You didn’t get that. Which is not fair. That doesn’t mean you can’t have that, but it does mean you have to make it yourself in a new home going forward. And it’s a very gradual process.
Absolutely. My wife and I moved to our current city in 2015. We always visited our shared home city at least 1-2 times a year. Due to the pandemic we didn’t go home from 2019-2022. When we finally went to visit again in 2022 it was honestly unsettling.

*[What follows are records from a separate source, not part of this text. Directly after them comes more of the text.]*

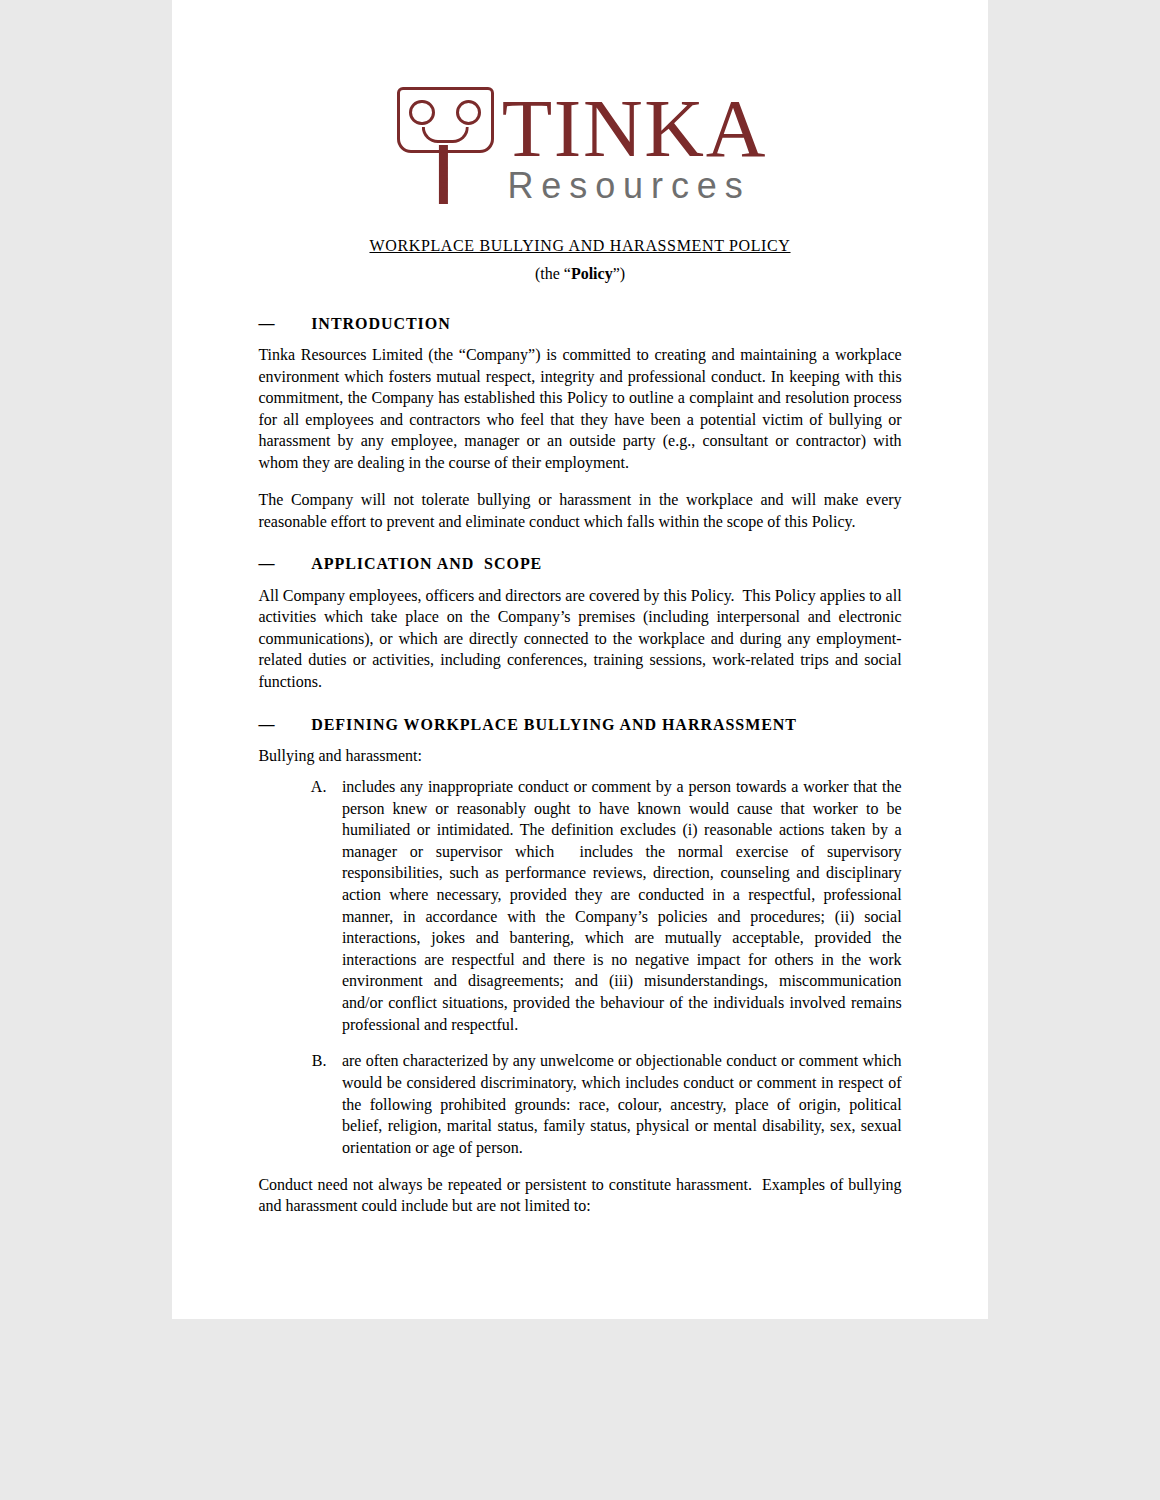TINKA
Resources
WORKPLACE BULLYING AND HARASSMENT POLICY
(the “Policy”)
—INTRODUCTION
Tinka Resources Limited (the “Company”) is committed to creating and maintaining a workplace environment which fosters mutual respect, integrity and professional conduct. In keeping with this commitment, the Company has established this Policy to outline a complaint and resolution process for all employees and contractors who feel that they have been a potential victim of bullying or harassment by any employee, manager or an outside party (e.g., consultant or contractor) with whom they are dealing in the course of their employment.
The Company will not tolerate bullying or harassment in the workplace and will make every reasonable effort to prevent and eliminate conduct which falls within the scope of this Policy.
—APPLICATION AND SCOPE
All Company employees, officers and directors are covered by this Policy. This Policy applies to all activities which take place on the Company’s premises (including interpersonal and electronic communications), or which are directly connected to the workplace and during any employment-related duties or activities, including conferences, training sessions, work-related trips and social functions.
—DEFINING WORKPLACE BULLYING AND HARRASSMENT
Bullying and harassment:
includes any inappropriate conduct or comment by a person towards a worker that the person knew or reasonably ought to have known would cause that worker to be humiliated or intimidated. The definition excludes (i) reasonable actions taken by a manager or supervisor which includes the normal exercise of supervisory responsibilities, such as performance reviews, direction, counseling and disciplinary action where necessary, provided they are conducted in a respectful, professional manner, in accordance with the Company’s policies and procedures; (ii) social interactions, jokes and bantering, which are mutually acceptable, provided the interactions are respectful and there is no negative impact for others in the work environment and disagreements; and (iii) misunderstandings, miscommunication and/or conflict situations, provided the behaviour of the individuals involved remains professional and respectful.
are often characterized by any unwelcome or objectionable conduct or comment which would be considered discriminatory, which includes conduct or comment in respect of the following prohibited grounds: race, colour, ancestry, place of origin, political belief, religion, marital status, family status, physical or mental disability, sex, sexual orientation or age of person.
Conduct need not always be repeated or persistent to constitute harassment. Examples of bullying and harassment could include but are not limited to:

The current area we live is urban/rapidly growing and has a rather young population. Where we both grew up is relatively stagnant. Being back where we came from felt like living life without color. Everyone just seemed depressed—no one was wearing color. It was just sad. We had picked up on it during previous visits, but the shock going from 2019 to 2022 was wild. We haven’t been back since, so maybe it’s better now?
For our situation I think there’s objective reasons as to why it feels different (I think there are in your situation as well), but I think some of it has to do with getting older. You can never really go back. You will forever see your old home through the eyes of an adult, and not the eyes of a child.
The town and hospital where I was born has a name I cannot pronounce and uses letters I can’t currently replicate.
I got lost driving in the town where the school was from which I graduated - and thus first learned to drive - since trashy bungalow sprawl has created new roads and subdivisions that all look alike. Thank fuck for gMaps, but fuck you to the pride that had me navigating by memory.
I’m okay getting lost where I am, now, as the place I’d go back to no longer exists and I’d probably get lost there too.
Thomas Wolfe wrote “You can’t go home again.” I remember going back to my parents house after moving out and I couldn’t believe how small everything looked - them included. And when I go back to the wonderful area that I grew up in - which was fairly rural at the time - there was nothing there but fields, streams, and mountain views and now it’s all developed into condos and apartments, no wild areas left at all, and lots of highway.
SIGH. The world I once knew is gone. I had a pretty idyllic childhood so i can’t complain, at least I had it once. But yeah it’s so different to go back and realize nothing is the way it was or the way you thought it was going to be.